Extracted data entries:

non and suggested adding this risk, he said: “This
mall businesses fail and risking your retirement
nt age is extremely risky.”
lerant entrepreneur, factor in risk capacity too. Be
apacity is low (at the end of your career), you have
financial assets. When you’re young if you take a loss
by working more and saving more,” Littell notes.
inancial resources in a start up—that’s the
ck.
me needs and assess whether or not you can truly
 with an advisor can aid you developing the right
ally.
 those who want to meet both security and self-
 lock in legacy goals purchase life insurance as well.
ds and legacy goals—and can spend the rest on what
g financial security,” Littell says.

* * *

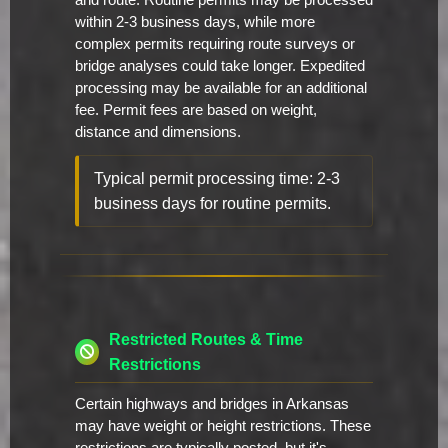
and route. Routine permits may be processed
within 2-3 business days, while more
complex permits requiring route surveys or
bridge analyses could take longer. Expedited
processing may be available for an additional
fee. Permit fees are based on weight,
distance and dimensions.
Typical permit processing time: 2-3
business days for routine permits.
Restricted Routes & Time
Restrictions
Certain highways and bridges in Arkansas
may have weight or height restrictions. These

* * *

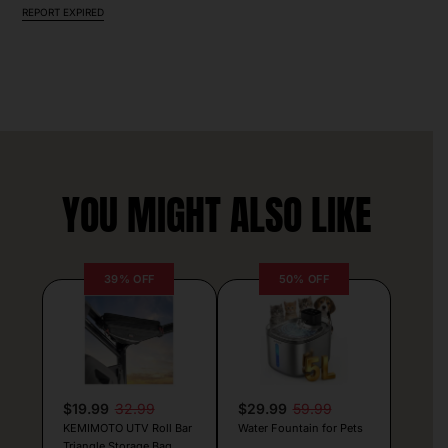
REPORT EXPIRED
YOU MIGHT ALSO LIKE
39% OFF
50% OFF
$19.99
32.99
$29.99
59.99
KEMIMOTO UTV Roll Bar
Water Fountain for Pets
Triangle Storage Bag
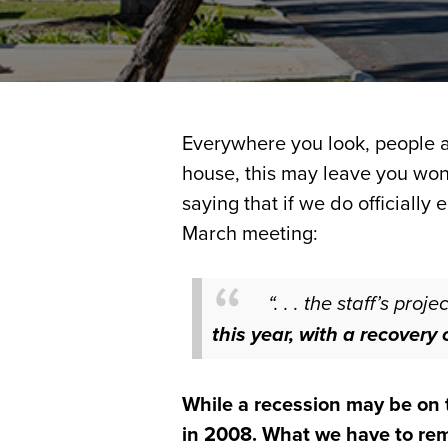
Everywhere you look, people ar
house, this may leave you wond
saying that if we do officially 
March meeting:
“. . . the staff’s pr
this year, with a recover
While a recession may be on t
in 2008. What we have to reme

## WHAT IS BEING ASKED
Revise the lines between the one holding "and route. Routine permits may be processed" and the one holding "may have weight or height restrictions. These", inclusive, putting "review" wherever "processing" appears and changing nothing else. Return only those lines.

## OUTPUT OF THE EXERCISE
and route. Routine permits may be processed
within 2-3 business days, while more
complex permits requiring route surveys or
bridge analyses could take longer. Expedited
review may be available for an additional
fee. Permit fees are based on weight,
distance and dimensions.
Typical permit review time: 2-3
business days for routine permits.
Restricted Routes & Time
Restrictions
Certain highways and bridges in Arkansas
may have weight or height restrictions. These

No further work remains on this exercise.